The second year, however, your distributions are no longer calculated based on a percentage of your remaining portfolio. So, you would withdraw $40,000 but adjusted for inflation.
In this way, your withdrawals are static on an after-inflation basis.
The Issue With Static Spending Rules
As you can guess, the 4 percent rule and most static spending rules have their flaws. The three main issues with static spending rules are:
- They assume spending doesn’t change throughout retirement, when in reality it usually does.
- They’re based on the worst possible outcomes for market returns and inflation, which can cause retirees to withdraw and spend a lot less than they could otherwise.

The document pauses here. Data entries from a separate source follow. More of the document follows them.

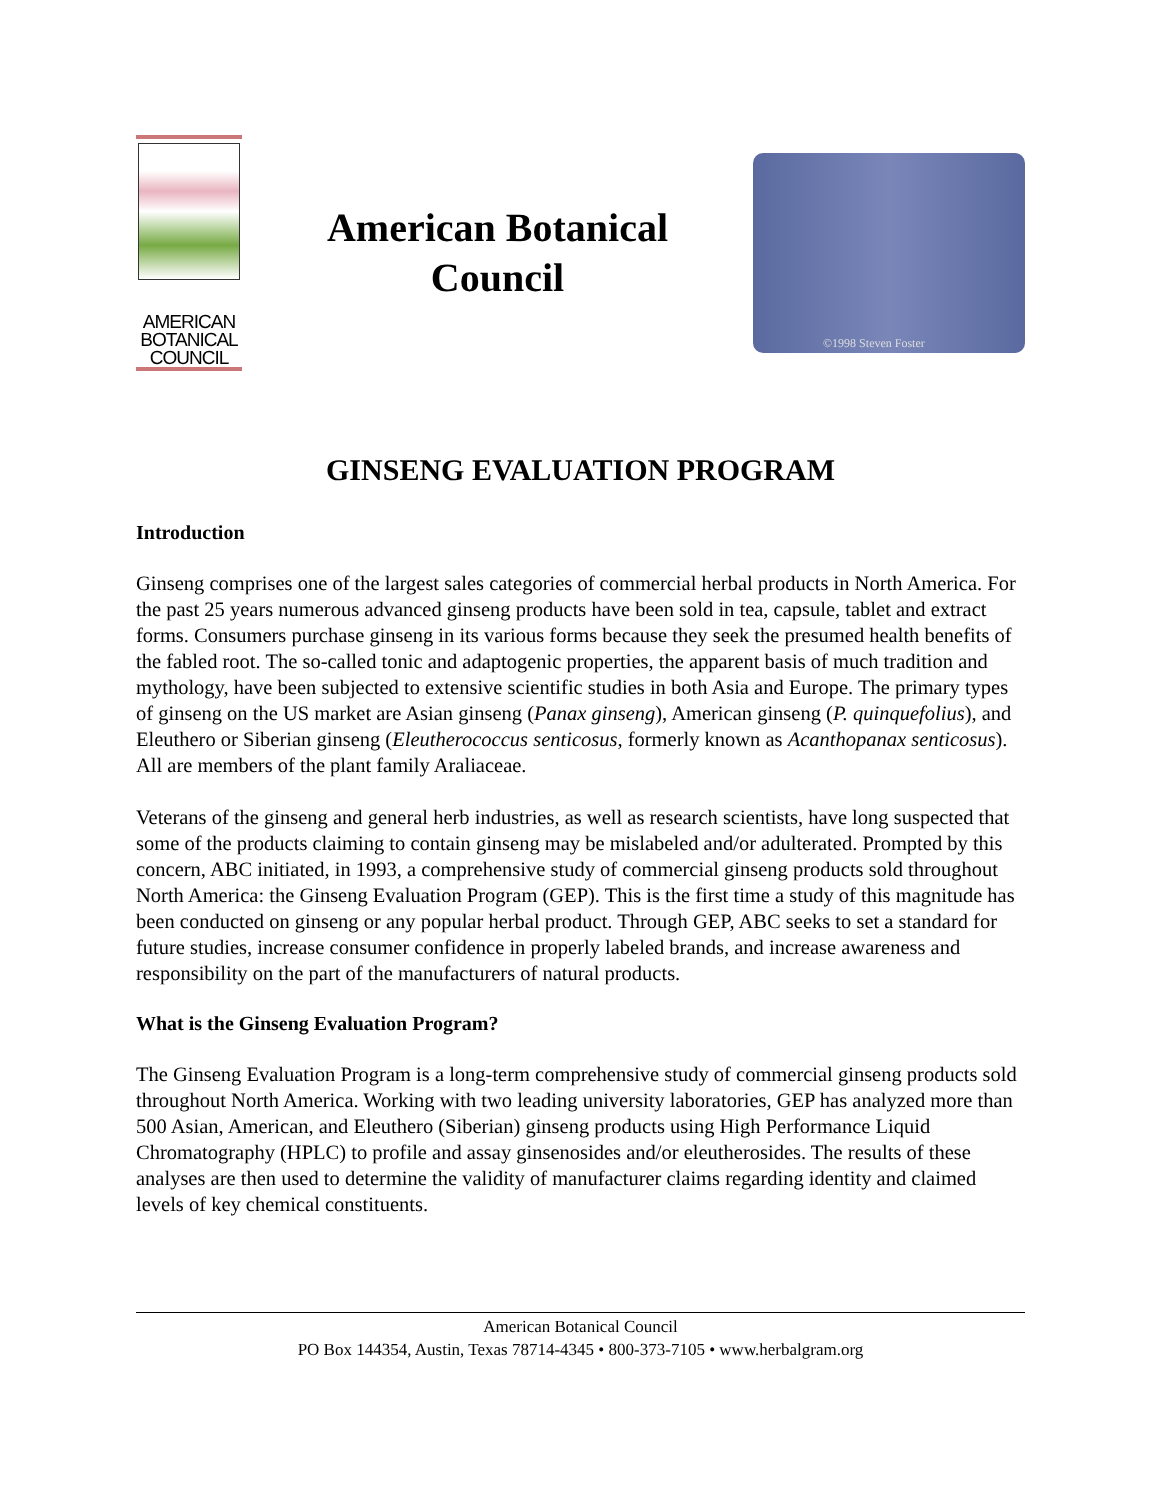AMERICAN
BOTANICAL
COUNCIL
American Botanical
Council
©1998 Steven Foster
GINSENG EVALUATION PROGRAM
Introduction
Ginseng comprises one of the largest sales categories of commercial herbal products in North America. For the past 25 years numerous advanced ginseng products have been sold in tea, capsule, tablet and extract forms. Consumers purchase ginseng in its various forms because they seek the presumed health benefits of the fabled root. The so-called tonic and adaptogenic properties, the apparent basis of much tradition and mythology, have been subjected to extensive scientific studies in both Asia and Europe. The primary types of ginseng on the US market are Asian ginseng (Panax ginseng), American ginseng (P. quinquefolius), and Eleuthero or Siberian ginseng (Eleutherococcus senticosus, formerly known as Acanthopanax senticosus). All are members of the plant family Araliaceae.
Veterans of the ginseng and general herb industries, as well as research scientists, have long suspected that some of the products claiming to contain ginseng may be mislabeled and/or adulterated. Prompted by this concern, ABC initiated, in 1993, a comprehensive study of commercial ginseng products sold throughout North America: the Ginseng Evaluation Program (GEP). This is the first time a study of this magnitude has been conducted on ginseng or any popular herbal product. Through GEP, ABC seeks to set a standard for future studies, increase consumer confidence in properly labeled brands, and increase awareness and responsibility on the part of the manufacturers of natural products.
What is the Ginseng Evaluation Program?
The Ginseng Evaluation Program is a long-term comprehensive study of commercial ginseng products sold throughout North America. Working with two leading university laboratories, GEP has analyzed more than 500 Asian, American, and Eleuthero (Siberian) ginseng products using High Performance Liquid Chromatography (HPLC) to profile and assay ginsenosides and/or eleutherosides. The results of these analyses are then used to determine the validity of manufacturer claims regarding identity and claimed levels of key chemical constituents.
American Botanical Council
PO Box 144354, Austin, Texas 78714-4345 • 800-373-7105 • www.herbalgram.org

- There’s no way to calculate future returns, so retirees don’t know if they’re over- or under-withdrawing. This makes it hard to make corrections mid-course.
Dynamic Spending Rules
Another approach to retirement withdrawals and spending is to look at distributions based on actual market performance and the inflation rate. This is called dynamic spending.
Dynamic spending rules also tend to incorporate “guardrails” to adjust annual withdrawals, either up or down, so that you don’t have to worry about over or underspending.
Here are two examples of dynamic spending you can try…
The Yale Spending Rule
Believe it or not, University endowments run into some of the same problems as retirees. They want to withdraw as much as possible each year to fund the school, but they also need to preserve their nest egg.
The solution Yale University has come up with looks like this:
- 70 percent of the amount of the distribution from the previous year, adjusted for inflation, plus
- 30 percent of the moving average of the endowment’s balance over the past three years multiplied by a set spending rate (e.g., 5 percent)
Step one accounts for inflation. Step two adjusts distributions based on the endowment’s portfolio performance.
Here’s an example: Assume you plan to withdraw 5 percent from your $1 million portfolio in your first year of retirement. We can also assume inflation is around 2 percent and the 3-year moving average for your portfolio balance is $960,000.
Your second year distributions would look like this:
- 70 percent of last year’s distribution ($50,000), adjusted for inflation: $35,700 ($50,000 x 70 percent plus the 2 percent inflation adjustment).
- 30 percent of the 3-year moving average portfolio balance ($960,000) times the initial spending rate (5 percent): $14,400 ($960,000 x 30 percent x 5 percent).
Add these two figures together and your second-year distribution would be: $50,100.
Lastly, the Yale Spending Rule also includes guardrails so that the university does not spend too much or too little each year. The calculated distributions must equal at least 4 percent of the portfolio but no more than 6.5 percent.
Kitces Spending Rule
Michael Kitces came up with an even simpler way to calculate distributions dynamically. He says:
- Start with a 5 percent initial withdrawal rate
- Adjust the amount each year by the rate of inflation
- Never take out more than 6 percent of your portfolio (guardrail)
- Never take out less than 4 percent of your portfolio (unless you don’t need the money)
Whether you choose a static or dynamic spending rule, it’s best to err on the conservative side.
The beauty of dynamic spending rules is the fact that you have the ability to change course if you find your nest egg growing or shrinking. We hope 2020 is not the new 1966, but even if it is you can still enjoy a comfortable retirement by following these three strategies.